## [Data for review]
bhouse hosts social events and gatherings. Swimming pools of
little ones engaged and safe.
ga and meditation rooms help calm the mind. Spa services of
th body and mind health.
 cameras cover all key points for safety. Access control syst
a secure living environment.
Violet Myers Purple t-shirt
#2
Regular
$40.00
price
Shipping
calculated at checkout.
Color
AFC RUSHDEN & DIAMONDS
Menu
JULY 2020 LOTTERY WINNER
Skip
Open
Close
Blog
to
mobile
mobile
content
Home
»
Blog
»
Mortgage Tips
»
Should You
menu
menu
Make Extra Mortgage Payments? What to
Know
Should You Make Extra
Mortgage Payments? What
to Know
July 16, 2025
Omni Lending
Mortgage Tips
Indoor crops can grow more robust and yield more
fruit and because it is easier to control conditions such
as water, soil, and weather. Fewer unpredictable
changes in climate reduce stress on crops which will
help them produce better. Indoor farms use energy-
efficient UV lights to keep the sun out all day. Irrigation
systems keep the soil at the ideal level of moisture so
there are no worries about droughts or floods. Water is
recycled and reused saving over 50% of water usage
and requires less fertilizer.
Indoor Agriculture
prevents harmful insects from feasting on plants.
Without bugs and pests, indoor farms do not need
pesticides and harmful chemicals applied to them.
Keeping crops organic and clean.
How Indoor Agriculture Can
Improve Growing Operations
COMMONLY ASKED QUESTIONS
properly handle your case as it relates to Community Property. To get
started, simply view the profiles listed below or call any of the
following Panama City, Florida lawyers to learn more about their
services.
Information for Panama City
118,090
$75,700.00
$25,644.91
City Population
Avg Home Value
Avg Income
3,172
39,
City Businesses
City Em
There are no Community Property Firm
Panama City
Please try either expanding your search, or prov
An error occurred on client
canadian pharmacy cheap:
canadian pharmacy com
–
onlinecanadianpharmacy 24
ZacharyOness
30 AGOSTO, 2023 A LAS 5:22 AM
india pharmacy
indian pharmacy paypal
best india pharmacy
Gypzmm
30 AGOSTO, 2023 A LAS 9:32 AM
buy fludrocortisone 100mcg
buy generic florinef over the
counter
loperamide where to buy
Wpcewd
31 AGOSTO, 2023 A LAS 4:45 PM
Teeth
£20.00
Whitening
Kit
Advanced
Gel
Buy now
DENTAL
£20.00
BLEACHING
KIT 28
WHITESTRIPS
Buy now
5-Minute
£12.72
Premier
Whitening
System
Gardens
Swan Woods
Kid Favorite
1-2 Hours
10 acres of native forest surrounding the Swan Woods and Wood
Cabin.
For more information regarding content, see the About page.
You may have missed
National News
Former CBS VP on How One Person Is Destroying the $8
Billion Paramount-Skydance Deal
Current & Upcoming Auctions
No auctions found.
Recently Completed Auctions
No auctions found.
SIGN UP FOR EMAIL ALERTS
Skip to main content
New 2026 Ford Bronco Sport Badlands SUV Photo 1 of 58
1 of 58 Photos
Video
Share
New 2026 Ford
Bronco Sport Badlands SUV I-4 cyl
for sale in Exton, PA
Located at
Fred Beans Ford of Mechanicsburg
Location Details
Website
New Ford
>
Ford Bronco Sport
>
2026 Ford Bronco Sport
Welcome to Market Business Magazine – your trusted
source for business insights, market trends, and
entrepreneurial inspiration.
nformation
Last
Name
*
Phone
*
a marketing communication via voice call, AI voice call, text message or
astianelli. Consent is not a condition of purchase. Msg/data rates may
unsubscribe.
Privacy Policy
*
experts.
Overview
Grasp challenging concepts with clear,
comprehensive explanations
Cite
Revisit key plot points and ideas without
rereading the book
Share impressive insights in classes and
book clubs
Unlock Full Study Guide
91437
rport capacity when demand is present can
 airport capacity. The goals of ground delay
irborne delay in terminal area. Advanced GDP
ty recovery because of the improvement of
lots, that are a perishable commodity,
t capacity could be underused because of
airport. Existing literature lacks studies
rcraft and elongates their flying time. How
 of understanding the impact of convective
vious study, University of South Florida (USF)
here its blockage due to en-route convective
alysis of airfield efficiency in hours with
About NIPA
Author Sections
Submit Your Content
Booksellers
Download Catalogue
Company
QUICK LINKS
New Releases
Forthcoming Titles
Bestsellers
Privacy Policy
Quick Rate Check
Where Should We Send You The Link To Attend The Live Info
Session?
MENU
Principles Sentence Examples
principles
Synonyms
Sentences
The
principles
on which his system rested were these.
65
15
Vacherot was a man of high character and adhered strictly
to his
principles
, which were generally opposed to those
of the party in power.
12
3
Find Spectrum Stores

## [Task directions]
Retype every line of the records above, character for character, with no changes.

## [Exercise answer]
bhouse hosts social events and gatherings. Swimming pools of
little ones engaged and safe.
ga and meditation rooms help calm the mind. Spa services of
th body and mind health.
 cameras cover all key points for safety. Access control syst
a secure living environment.
Violet Myers Purple t-shirt
#2
Regular
$40.00
price
Shipping
calculated at checkout.
Color
AFC RUSHDEN & DIAMONDS
Menu
JULY 2020 LOTTERY WINNER
Skip
Open
Close
Blog
to
mobile
mobile
content
Home
»
Blog
»
Mortgage Tips
»
Should You
menu
menu
Make Extra Mortgage Payments? What to
Know
Should You Make Extra
Mortgage Payments? What
to Know
July 16, 2025
Omni Lending
Mortgage Tips
Indoor crops can grow more robust and yield more
fruit and because it is easier to control conditions such
as water, soil, and weather. Fewer unpredictable
changes in climate reduce stress on crops which will
help them produce better. Indoor farms use energy-
efficient UV lights to keep the sun out all day. Irrigation
systems keep the soil at the ideal level of moisture so
there are no worries about droughts or floods. Water is
recycled and reused saving over 50% of water usage
and requires less fertilizer.
Indoor Agriculture
prevents harmful insects from feasting on plants.
Without bugs and pests, indoor farms do not need
pesticides and harmful chemicals applied to them.
Keeping crops organic and clean.
How Indoor Agriculture Can
Improve Growing Operations
COMMONLY ASKED QUESTIONS
properly handle your case as it relates to Community Property. To get
started, simply view the profiles listed below or call any of the
following Panama City, Florida lawyers to learn more about their
services.
Information for Panama City
118,090
$75,700.00
$25,644.91
City Population
Avg Home Value
Avg Income
3,172
39,
City Businesses
City Em
There are no Community Property Firm
Panama City
Please try either expanding your search, or prov
An error occurred on client
canadian pharmacy cheap:
canadian pharmacy com
–
onlinecanadianpharmacy 24
ZacharyOness
30 AGOSTO, 2023 A LAS 5:22 AM
india pharmacy
indian pharmacy paypal
best india pharmacy
Gypzmm
30 AGOSTO, 2023 A LAS 9:32 AM
buy fludrocortisone 100mcg
buy generic florinef over the
counter
loperamide where to buy
Wpcewd
31 AGOSTO, 2023 A LAS 4:45 PM
Teeth
£20.00
Whitening
Kit
Advanced
Gel
Buy now
DENTAL
£20.00
BLEACHING
KIT 28
WHITESTRIPS
Buy now
5-Minute
£12.72
Premier
Whitening
System
Gardens
Swan Woods
Kid Favorite
1-2 Hours
10 acres of native forest surrounding the Swan Woods and Wood
Cabin.
For more information regarding content, see the About page.
You may have missed
National News
Former CBS VP on How One Person Is Destroying the $8
Billion Paramount-Skydance Deal
Current & Upcoming Auctions
No auctions found.
Recently Completed Auctions
No auctions found.
SIGN UP FOR EMAIL ALERTS
Skip to main content
New 2026 Ford Bronco Sport Badlands SUV Photo 1 of 58
1 of 58 Photos
Video
Share
New 2026 Ford
Bronco Sport Badlands SUV I-4 cyl
for sale in Exton, PA
Located at
Fred Beans Ford of Mechanicsburg
Location Details
Website
New Ford
>
Ford Bronco Sport
>
2026 Ford Bronco Sport
Welcome to Market Business Magazine – your trusted
source for business insights, market trends, and
entrepreneurial inspiration.
nformation
Last
Name
*
Phone
*
a marketing communication via voice call, AI voice call, text message or
astianelli. Consent is not a condition of purchase. Msg/data rates may
unsubscribe.
Privacy Policy
*
experts.
Overview
Grasp challenging concepts with clear,
comprehensive explanations
Cite
Revisit key plot points and ideas without
rereading the book
Share impressive insights in classes and
book clubs
Unlock Full Study Guide
91437
rport capacity when demand is present can
 airport capacity. The goals of ground delay
irborne delay in terminal area. Advanced GDP
ty recovery because of the improvement of
lots, that are a perishable commodity,
t capacity could be underused because of
airport. Existing literature lacks studies
rcraft and elongates their flying time. How
 of understanding the impact of convective
vious study, University of South Florida (USF)
here its blockage due to en-route convective
alysis of airfield efficiency in hours with
About NIPA
Author Sections
Submit Your Content
Booksellers
Download Catalogue
Company
QUICK LINKS
New Releases
Forthcoming Titles
Bestsellers
Privacy Policy
Quick Rate Check
Where Should We Send You The Link To Attend The Live Info
Session?
MENU
Principles Sentence Examples
principles
Synonyms
Sentences
The
principles
on which his system rested were these.
65
15
Vacherot was a man of high character and adhered strictly
to his
principles
, which were generally opposed to those
of the party in power.
12
3
Find Spectrum Stores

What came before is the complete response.